The following methods are not currently used in any Solve* program on our web site:

PIC, or Simple Picard Method. The purpose of this method is to detect quite mild ill-conditioning which can be missed by the more stringent requirements of the AUT method. If AUT detects ill-conditioning, then PIC is considered irrelevant and not done. PIC is a much simpler method. We just compute the Picard condition vector, P, as follows:

P_I = (1/S_i) * (U^Tb)_I if S_i> EPS(A), or else zero.

Then we look to see if the elements of P are rising at the end of the vector. If so, we look backward from the last element of P for the first element of P for which the preceding element is larger. That is, we look for the first local minimum counting backward from the last element. The position of the element becomes the usable rank, r. To solve the system, we then just do a truncated SVD solution keeping r singular values.
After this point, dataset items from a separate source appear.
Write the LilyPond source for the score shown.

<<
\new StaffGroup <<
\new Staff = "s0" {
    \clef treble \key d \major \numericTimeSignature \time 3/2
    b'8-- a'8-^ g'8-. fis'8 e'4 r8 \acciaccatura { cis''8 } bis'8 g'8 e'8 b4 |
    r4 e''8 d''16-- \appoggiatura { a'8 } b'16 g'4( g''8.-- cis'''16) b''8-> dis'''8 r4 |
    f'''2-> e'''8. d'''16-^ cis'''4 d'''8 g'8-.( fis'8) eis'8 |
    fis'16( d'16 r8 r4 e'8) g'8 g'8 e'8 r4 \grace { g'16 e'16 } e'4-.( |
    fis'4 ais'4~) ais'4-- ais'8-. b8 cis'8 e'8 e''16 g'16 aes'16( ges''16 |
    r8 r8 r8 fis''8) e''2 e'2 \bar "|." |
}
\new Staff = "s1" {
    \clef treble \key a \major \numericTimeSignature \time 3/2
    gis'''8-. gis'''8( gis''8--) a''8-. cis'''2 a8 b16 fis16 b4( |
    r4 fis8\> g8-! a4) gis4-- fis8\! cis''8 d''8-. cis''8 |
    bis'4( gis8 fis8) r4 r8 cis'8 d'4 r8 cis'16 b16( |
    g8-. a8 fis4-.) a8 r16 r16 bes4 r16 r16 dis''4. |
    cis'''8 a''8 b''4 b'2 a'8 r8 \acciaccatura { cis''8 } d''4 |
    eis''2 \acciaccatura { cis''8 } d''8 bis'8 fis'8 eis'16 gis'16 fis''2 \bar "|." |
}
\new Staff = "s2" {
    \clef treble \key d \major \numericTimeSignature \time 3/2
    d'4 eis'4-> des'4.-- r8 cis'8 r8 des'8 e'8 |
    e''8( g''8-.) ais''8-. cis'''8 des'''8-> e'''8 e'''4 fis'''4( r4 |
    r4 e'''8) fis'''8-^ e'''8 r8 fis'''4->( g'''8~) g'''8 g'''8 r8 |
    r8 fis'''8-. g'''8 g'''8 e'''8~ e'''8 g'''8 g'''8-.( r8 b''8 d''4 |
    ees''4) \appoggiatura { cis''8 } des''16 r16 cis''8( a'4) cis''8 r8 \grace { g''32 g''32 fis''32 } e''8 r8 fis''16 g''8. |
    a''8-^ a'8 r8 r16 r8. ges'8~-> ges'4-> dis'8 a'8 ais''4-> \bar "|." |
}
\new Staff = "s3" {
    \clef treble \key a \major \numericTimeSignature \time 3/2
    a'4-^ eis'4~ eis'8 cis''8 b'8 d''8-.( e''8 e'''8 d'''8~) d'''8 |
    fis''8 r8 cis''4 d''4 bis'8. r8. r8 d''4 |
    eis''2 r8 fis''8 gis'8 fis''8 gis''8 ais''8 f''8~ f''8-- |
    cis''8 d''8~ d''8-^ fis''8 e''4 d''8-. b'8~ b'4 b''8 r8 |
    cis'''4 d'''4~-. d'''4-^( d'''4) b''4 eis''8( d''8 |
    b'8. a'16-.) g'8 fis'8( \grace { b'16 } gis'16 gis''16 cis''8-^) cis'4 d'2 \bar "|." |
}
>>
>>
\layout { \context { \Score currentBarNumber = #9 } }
MER, or Matrix Error Method. This method only applies if the user gives a positive value for the estimated percentage error in each element of A. The idea here is to find if some of the latter singular values represent so little to the matrix A that they can be discarded. Here is how we make that decision based on the provided estimated percent error in the coefficient, e. Take a vector Z (of length equal to the number of singular values) and set its elements to zero. Then, set its last element equal to the last singular value. Build the matrix B=UZV^T. Compare the average absolute value of B to the average absolute value of A. If

avg_abs_val(B) < .01*e*avg_abs_val(A)

than this singular value can be neglected. Then, do the calculation over but set the last two elements of Z equal to the last two singular values. If the above condition still holds, then the last two singular values can be neglected. Repeat until the above condition fails. We have then gone one step too far, so we know exactly how many singular values must be kept. This number becomes our usable rank, r. To solve the system, we then just do a truncated SVD solution keeping r singular values.

RNK, or User Given Rank Method. In this method we interactively ask the user what usable rank they would like to try, and do a truncated SVD solution keeping that many singular values.